Get tab completion for byre commands?

tldr: eval "$(byre completion bash)" in your shell’s startup file.

Completions cover every command and flag — bash, zsh, fish, and powershell. One line in your rc file regenerates the script at shell startup (~3ms), so it never goes stale across byre upgrades and needs no extra packages:

eval "$(byre completion bash)"        # ~/.bashrc
source <(byre completion zsh)         # ~/.zshrc, after compinit
byre completion fish | source         # ~/.config/fish/config.fish

byre completion --help has the powershell line and the details.

Stop using byre?

byre dockerfile prints the image, byre dockerrun prints the exact run command – that’s the whole exit. The firewall is the one thing that doesn’t travel automatically (its rules are applied from outside the box, by byre); byre ejectfirewall prints that step as a standalone script. See docs/EJECTING.md.

Restrict network access?

tldr: byre config and enable the firewall skill. Under “Egress” choose what to open. We automatically open the ports your selected agent needs, and there may be more suggestions based on your selected skills (eg Github) but those you’ll need to manually open and then relaunch.

By default, we don’t restrict network access.
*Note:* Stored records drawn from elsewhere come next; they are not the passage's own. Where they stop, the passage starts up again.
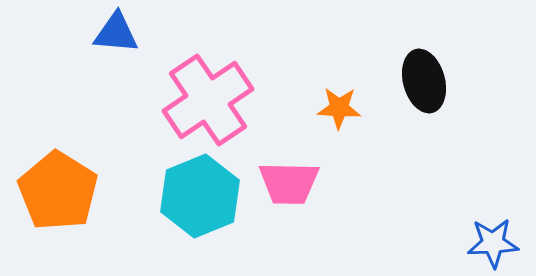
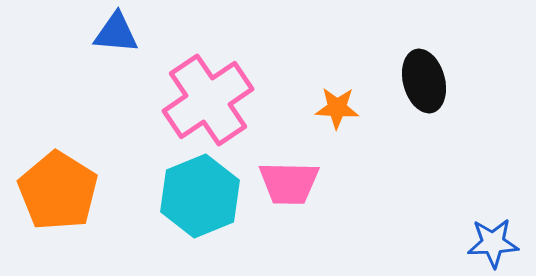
orange star: moved 2 px left
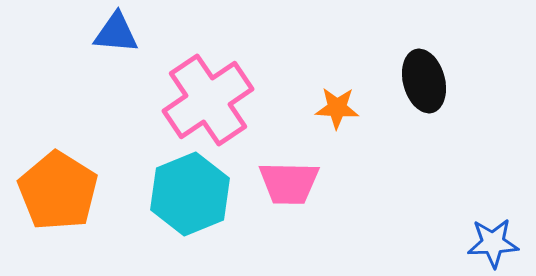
cyan hexagon: moved 10 px left, 2 px up
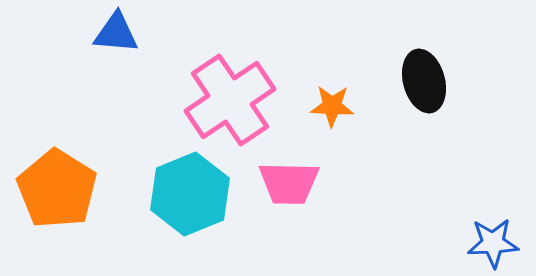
pink cross: moved 22 px right
orange star: moved 5 px left, 2 px up
orange pentagon: moved 1 px left, 2 px up
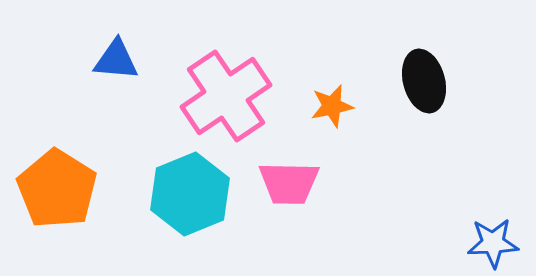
blue triangle: moved 27 px down
pink cross: moved 4 px left, 4 px up
orange star: rotated 15 degrees counterclockwise
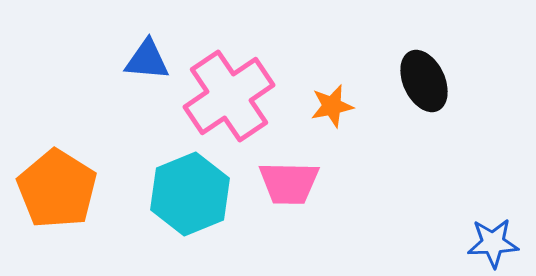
blue triangle: moved 31 px right
black ellipse: rotated 10 degrees counterclockwise
pink cross: moved 3 px right
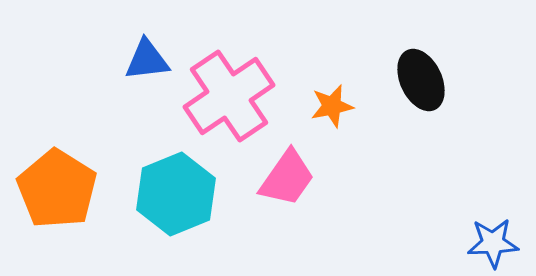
blue triangle: rotated 12 degrees counterclockwise
black ellipse: moved 3 px left, 1 px up
pink trapezoid: moved 2 px left, 5 px up; rotated 56 degrees counterclockwise
cyan hexagon: moved 14 px left
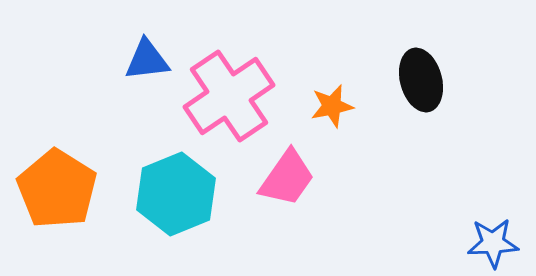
black ellipse: rotated 10 degrees clockwise
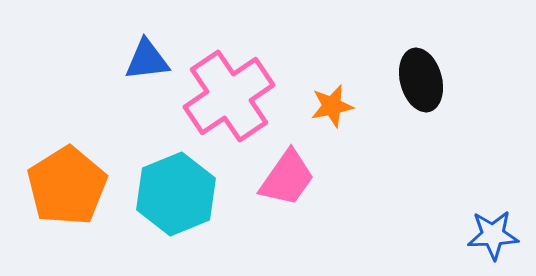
orange pentagon: moved 10 px right, 3 px up; rotated 8 degrees clockwise
blue star: moved 8 px up
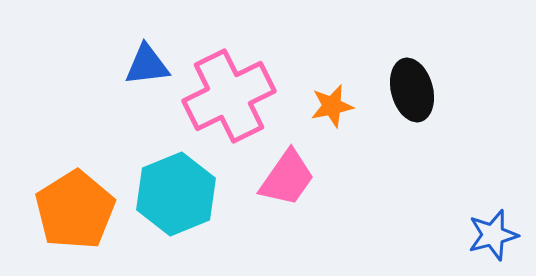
blue triangle: moved 5 px down
black ellipse: moved 9 px left, 10 px down
pink cross: rotated 8 degrees clockwise
orange pentagon: moved 8 px right, 24 px down
blue star: rotated 12 degrees counterclockwise
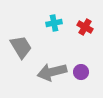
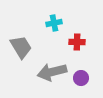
red cross: moved 8 px left, 15 px down; rotated 28 degrees counterclockwise
purple circle: moved 6 px down
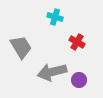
cyan cross: moved 1 px right, 6 px up; rotated 28 degrees clockwise
red cross: rotated 28 degrees clockwise
purple circle: moved 2 px left, 2 px down
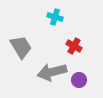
red cross: moved 3 px left, 4 px down
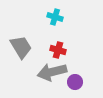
red cross: moved 16 px left, 4 px down; rotated 14 degrees counterclockwise
purple circle: moved 4 px left, 2 px down
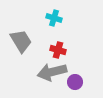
cyan cross: moved 1 px left, 1 px down
gray trapezoid: moved 6 px up
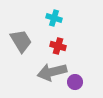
red cross: moved 4 px up
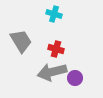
cyan cross: moved 4 px up
red cross: moved 2 px left, 3 px down
purple circle: moved 4 px up
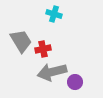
red cross: moved 13 px left; rotated 28 degrees counterclockwise
purple circle: moved 4 px down
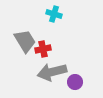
gray trapezoid: moved 4 px right
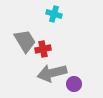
gray arrow: moved 1 px down
purple circle: moved 1 px left, 2 px down
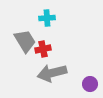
cyan cross: moved 7 px left, 4 px down; rotated 21 degrees counterclockwise
purple circle: moved 16 px right
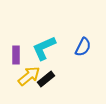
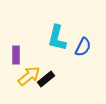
cyan L-shape: moved 13 px right, 10 px up; rotated 52 degrees counterclockwise
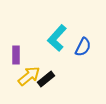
cyan L-shape: rotated 28 degrees clockwise
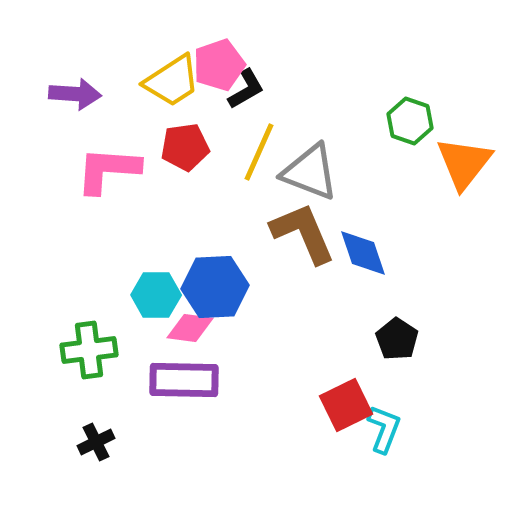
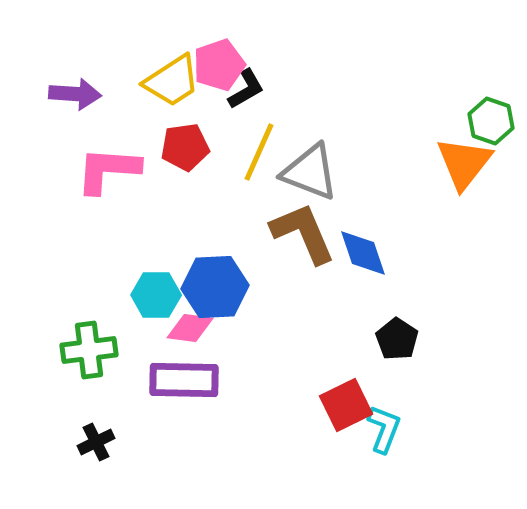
green hexagon: moved 81 px right
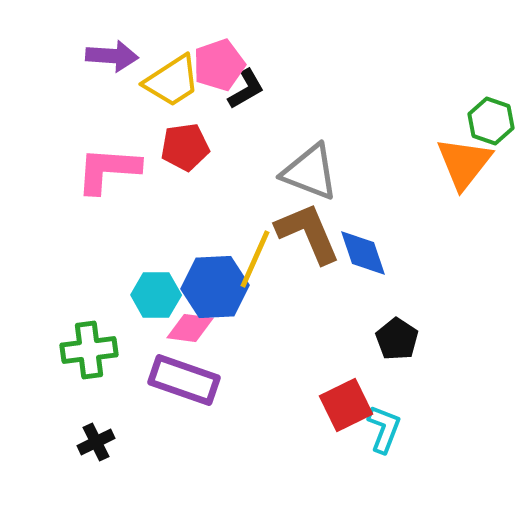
purple arrow: moved 37 px right, 38 px up
yellow line: moved 4 px left, 107 px down
brown L-shape: moved 5 px right
purple rectangle: rotated 18 degrees clockwise
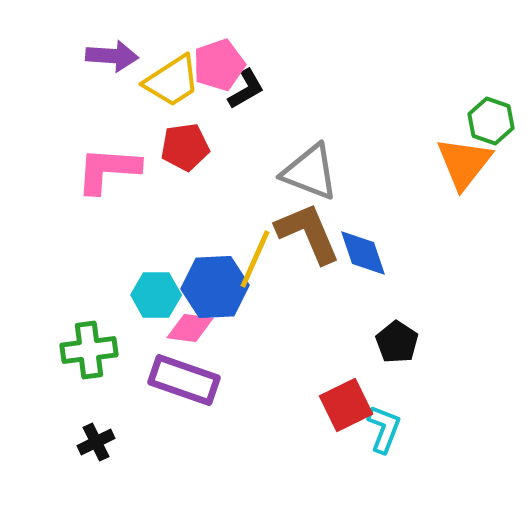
black pentagon: moved 3 px down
The firewall skill flips that to deny-by-default: your container starts but runs nothing while a privileged one-shot helper joins its network namespace, installs the allowlist rules, and verifies them. Only then does the agent launch behind the wall – and if any of that fails, the box dies closed rather than running open.

One honest limit worth knowing: hostname grants are pinned to the IPs they resolved to at launch, so on DNS that rotates (CDNs, some cloud resolvers) a granted host can start failing – closed, never open – until a relaunch re-resolves it. Details in docs/SECURITY.md.

Just want to block telemetry, not the internet? The firewall-open skill keeps the network open and drops only the hosts you block: egress = ["!statsig.anthropic.com"]. The same !host entries subtract from the full firewall’s allowlist too, skill-declared endpoints included.

Mount other folders from the host?

tldr: byre config -> Mounts

Run other Docker containers from inside the byre environment?

Today this is possible rather than ergonomic. You can mount the host’s Docker daemon socket using byre config -> Mounts. It’s worth remembering that anything that can run Docker on the host also has effective root on the host. I plan to make this even easier and also support nested Podman in the very near future.

Get the coding agent to edit its own byre config?

byre develop --self-edit will mount the box’s configuration directory on /home/dev/.byre-self and will also ship contextual documentation to your box telling your agent how to make edits. There are (of course!) some security implications to this, so it’s probably best not to always run in this mode. Changes to the configuration will be shown on exit.